- [Problem statement] Print everything from the start of the records down to the line containing "gevestig Eeue lank", including that line, reproducing each line character for character.

Information provided: Begin

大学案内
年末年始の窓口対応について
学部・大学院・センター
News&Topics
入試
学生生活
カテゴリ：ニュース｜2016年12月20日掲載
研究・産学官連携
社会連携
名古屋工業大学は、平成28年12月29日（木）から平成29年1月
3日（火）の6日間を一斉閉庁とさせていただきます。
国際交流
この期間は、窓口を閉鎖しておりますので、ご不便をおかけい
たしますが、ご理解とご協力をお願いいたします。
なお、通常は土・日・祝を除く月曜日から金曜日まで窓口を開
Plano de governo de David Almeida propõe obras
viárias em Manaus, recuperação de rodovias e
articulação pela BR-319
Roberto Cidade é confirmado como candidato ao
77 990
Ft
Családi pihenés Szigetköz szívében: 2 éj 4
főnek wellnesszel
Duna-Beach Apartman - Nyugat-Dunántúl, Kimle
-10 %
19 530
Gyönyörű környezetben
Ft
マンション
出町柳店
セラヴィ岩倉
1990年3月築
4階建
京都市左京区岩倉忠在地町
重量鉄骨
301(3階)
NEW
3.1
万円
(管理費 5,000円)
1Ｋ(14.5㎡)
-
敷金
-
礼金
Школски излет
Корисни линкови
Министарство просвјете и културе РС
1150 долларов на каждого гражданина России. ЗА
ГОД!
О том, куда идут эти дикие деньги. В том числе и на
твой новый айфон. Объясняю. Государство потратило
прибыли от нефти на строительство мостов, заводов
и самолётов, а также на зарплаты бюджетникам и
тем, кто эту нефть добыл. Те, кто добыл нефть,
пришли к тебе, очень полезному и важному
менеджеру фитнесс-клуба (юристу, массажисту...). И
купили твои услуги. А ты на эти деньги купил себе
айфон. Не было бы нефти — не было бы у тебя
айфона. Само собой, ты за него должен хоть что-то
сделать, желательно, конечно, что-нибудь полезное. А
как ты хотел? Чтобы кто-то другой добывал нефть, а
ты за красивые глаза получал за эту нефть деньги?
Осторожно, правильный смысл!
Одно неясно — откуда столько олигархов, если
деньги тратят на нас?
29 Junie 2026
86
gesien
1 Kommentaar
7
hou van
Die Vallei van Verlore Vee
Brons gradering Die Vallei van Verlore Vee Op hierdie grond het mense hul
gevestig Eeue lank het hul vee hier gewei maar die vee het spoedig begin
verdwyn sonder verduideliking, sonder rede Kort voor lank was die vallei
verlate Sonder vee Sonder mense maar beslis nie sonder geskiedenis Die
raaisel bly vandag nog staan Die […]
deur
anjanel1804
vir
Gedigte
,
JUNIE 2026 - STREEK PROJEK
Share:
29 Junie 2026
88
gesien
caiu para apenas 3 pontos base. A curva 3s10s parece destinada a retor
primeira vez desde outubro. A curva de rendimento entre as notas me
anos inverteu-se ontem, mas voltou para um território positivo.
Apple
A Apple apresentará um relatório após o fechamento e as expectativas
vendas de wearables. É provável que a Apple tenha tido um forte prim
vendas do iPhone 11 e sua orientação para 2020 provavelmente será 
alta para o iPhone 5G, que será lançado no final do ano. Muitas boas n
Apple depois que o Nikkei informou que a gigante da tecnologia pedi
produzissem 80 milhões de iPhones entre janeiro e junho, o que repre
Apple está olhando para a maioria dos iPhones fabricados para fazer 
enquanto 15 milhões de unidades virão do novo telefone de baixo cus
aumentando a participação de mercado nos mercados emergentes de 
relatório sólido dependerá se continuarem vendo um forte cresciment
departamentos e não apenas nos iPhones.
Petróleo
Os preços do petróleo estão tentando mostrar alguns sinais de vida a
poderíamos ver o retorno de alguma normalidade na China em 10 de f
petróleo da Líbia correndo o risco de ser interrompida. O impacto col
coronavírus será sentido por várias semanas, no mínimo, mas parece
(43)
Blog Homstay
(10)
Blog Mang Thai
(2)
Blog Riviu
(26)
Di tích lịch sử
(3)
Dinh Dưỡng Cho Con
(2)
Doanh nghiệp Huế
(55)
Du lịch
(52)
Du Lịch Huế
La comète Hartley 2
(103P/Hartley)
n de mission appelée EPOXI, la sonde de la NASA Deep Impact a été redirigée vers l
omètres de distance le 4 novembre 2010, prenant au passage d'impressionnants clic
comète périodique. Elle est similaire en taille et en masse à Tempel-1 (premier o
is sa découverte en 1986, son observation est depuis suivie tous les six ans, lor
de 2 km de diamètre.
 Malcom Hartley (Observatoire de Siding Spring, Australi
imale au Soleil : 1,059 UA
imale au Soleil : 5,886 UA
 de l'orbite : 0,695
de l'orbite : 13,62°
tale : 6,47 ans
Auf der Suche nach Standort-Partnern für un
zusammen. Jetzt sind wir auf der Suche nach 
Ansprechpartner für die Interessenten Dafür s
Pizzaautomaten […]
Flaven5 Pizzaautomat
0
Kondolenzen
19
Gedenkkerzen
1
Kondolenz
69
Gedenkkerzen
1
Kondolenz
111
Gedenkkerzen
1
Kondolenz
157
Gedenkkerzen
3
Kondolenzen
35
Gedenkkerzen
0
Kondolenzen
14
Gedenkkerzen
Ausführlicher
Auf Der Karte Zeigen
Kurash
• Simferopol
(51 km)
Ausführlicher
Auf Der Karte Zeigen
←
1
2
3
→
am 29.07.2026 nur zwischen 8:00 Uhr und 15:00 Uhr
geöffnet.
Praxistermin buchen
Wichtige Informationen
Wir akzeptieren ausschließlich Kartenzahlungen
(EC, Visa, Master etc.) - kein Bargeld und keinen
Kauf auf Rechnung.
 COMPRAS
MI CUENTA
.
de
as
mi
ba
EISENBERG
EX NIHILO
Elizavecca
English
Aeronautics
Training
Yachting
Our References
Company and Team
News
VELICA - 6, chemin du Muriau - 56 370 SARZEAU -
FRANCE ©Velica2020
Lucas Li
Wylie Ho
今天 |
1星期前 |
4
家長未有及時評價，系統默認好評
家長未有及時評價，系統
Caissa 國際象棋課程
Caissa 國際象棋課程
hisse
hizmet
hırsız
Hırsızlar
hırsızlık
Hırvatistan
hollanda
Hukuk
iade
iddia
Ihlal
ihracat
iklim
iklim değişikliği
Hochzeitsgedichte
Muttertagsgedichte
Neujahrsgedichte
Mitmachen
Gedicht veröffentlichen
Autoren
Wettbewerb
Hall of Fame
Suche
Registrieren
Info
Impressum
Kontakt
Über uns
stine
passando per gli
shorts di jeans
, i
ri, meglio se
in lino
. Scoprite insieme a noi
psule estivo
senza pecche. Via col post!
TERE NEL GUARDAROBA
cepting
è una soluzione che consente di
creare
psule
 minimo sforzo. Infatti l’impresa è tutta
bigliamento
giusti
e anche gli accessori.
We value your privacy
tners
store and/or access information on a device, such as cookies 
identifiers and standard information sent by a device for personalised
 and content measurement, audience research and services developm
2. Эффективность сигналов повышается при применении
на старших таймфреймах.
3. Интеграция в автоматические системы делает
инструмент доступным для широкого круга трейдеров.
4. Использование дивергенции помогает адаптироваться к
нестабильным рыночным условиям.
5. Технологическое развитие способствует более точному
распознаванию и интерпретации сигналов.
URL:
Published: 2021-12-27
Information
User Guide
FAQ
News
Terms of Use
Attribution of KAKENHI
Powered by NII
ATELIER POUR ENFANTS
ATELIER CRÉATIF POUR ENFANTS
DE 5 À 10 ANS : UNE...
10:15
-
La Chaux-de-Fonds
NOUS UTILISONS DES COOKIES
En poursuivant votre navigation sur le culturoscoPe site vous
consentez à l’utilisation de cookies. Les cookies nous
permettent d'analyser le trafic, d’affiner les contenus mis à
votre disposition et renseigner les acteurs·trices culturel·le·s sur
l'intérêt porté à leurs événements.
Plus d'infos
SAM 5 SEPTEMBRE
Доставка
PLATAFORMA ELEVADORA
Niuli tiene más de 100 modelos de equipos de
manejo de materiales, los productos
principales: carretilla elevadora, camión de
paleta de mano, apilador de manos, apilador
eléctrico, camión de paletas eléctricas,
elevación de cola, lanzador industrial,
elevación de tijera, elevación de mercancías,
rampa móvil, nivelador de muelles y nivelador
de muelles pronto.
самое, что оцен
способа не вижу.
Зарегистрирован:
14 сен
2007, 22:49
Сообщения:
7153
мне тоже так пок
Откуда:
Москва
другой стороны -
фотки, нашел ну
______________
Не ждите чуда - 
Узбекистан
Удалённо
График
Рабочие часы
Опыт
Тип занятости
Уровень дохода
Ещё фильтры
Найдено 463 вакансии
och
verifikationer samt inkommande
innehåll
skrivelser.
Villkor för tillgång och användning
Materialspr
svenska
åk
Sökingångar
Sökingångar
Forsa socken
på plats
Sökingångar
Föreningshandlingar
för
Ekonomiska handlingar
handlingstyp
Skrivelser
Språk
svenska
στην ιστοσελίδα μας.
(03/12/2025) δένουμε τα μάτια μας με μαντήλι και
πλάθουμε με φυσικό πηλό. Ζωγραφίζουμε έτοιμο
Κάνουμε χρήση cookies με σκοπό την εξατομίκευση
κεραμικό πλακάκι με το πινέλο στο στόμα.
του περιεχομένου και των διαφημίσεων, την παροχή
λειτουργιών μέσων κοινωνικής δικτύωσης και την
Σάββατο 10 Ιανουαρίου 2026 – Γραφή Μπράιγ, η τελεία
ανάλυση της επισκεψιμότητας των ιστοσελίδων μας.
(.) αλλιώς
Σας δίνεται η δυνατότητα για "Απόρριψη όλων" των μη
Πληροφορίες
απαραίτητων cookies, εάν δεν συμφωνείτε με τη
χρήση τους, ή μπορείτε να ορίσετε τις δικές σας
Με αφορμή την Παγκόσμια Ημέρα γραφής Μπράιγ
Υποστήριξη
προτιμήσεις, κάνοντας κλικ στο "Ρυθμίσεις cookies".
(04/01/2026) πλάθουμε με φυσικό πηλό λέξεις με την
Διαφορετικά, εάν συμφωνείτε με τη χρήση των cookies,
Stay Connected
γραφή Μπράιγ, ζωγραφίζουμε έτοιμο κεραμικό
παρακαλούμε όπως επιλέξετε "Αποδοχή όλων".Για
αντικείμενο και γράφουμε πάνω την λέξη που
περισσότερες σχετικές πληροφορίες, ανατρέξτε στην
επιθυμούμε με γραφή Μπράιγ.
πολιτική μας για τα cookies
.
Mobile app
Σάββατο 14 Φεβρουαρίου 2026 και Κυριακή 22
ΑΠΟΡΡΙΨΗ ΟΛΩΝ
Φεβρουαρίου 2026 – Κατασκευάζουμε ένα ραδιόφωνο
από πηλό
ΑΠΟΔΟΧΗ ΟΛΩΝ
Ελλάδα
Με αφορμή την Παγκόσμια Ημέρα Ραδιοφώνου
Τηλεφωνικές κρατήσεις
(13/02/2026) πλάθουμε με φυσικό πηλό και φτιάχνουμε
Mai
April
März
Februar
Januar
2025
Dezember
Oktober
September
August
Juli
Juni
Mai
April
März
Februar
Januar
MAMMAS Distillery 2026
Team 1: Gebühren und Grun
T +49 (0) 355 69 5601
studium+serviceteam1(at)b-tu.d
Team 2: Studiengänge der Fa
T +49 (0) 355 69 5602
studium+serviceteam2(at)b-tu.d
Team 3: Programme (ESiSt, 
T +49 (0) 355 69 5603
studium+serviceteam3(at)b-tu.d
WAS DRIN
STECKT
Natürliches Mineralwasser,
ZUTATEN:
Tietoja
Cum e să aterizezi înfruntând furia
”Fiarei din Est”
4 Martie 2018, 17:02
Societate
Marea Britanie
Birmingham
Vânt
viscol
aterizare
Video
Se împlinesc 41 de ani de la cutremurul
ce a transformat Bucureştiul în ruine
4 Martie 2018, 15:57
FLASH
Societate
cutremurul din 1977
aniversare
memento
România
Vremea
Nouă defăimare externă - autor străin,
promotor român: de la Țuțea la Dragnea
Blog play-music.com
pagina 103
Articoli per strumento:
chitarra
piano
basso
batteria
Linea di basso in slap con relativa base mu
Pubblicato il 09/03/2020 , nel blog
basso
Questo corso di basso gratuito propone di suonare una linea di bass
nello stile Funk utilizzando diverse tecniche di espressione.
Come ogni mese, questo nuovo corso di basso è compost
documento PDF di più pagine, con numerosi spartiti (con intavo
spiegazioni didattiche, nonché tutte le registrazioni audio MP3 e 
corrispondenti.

Information provided: End

- [Answer to this problem]
大学案内
年末年始の窓口対応について
学部・大学院・センター
News&Topics
入試
学生生活
カテゴリ：ニュース｜2016年12月20日掲載
研究・産学官連携
社会連携
名古屋工業大学は、平成28年12月29日（木）から平成29年1月
3日（火）の6日間を一斉閉庁とさせていただきます。
国際交流
この期間は、窓口を閉鎖しておりますので、ご不便をおかけい
たしますが、ご理解とご協力をお願いいたします。
なお、通常は土・日・祝を除く月曜日から金曜日まで窓口を開
Plano de governo de David Almeida propõe obras
viárias em Manaus, recuperação de rodovias e
articulação pela BR-319
Roberto Cidade é confirmado como candidato ao
77 990
Ft
Családi pihenés Szigetköz szívében: 2 éj 4
főnek wellnesszel
Duna-Beach Apartman - Nyugat-Dunántúl, Kimle
-10 %
19 530
Gyönyörű környezetben
Ft
マンション
出町柳店
セラヴィ岩倉
1990年3月築
4階建
京都市左京区岩倉忠在地町
重量鉄骨
301(3階)
NEW
3.1
万円
(管理費 5,000円)
1Ｋ(14.5㎡)
-
敷金
-
礼金
Школски излет
Корисни линкови
Министарство просвјете и културе РС
1150 долларов на каждого гражданина России. ЗА
ГОД!
О том, куда идут эти дикие деньги. В том числе и на
твой новый айфон. Объясняю. Государство потратило
прибыли от нефти на строительство мостов, заводов
и самолётов, а также на зарплаты бюджетникам и
тем, кто эту нефть добыл. Те, кто добыл нефть,
пришли к тебе, очень полезному и важному
менеджеру фитнесс-клуба (юристу, массажисту...). И
купили твои услуги. А ты на эти деньги купил себе
айфон. Не было бы нефти — не было бы у тебя
айфона. Само собой, ты за него должен хоть что-то
сделать, желательно, конечно, что-нибудь полезное. А
как ты хотел? Чтобы кто-то другой добывал нефть, а
ты за красивые глаза получал за эту нефть деньги?
Осторожно, правильный смысл!
Одно неясно — откуда столько олигархов, если
деньги тратят на нас?
29 Junie 2026
86
gesien
1 Kommentaar
7
hou van
Die Vallei van Verlore Vee
Brons gradering Die Vallei van Verlore Vee Op hierdie grond het mense hul
gevestig Eeue lank het hul vee hier gewei maar die vee het spoedig begin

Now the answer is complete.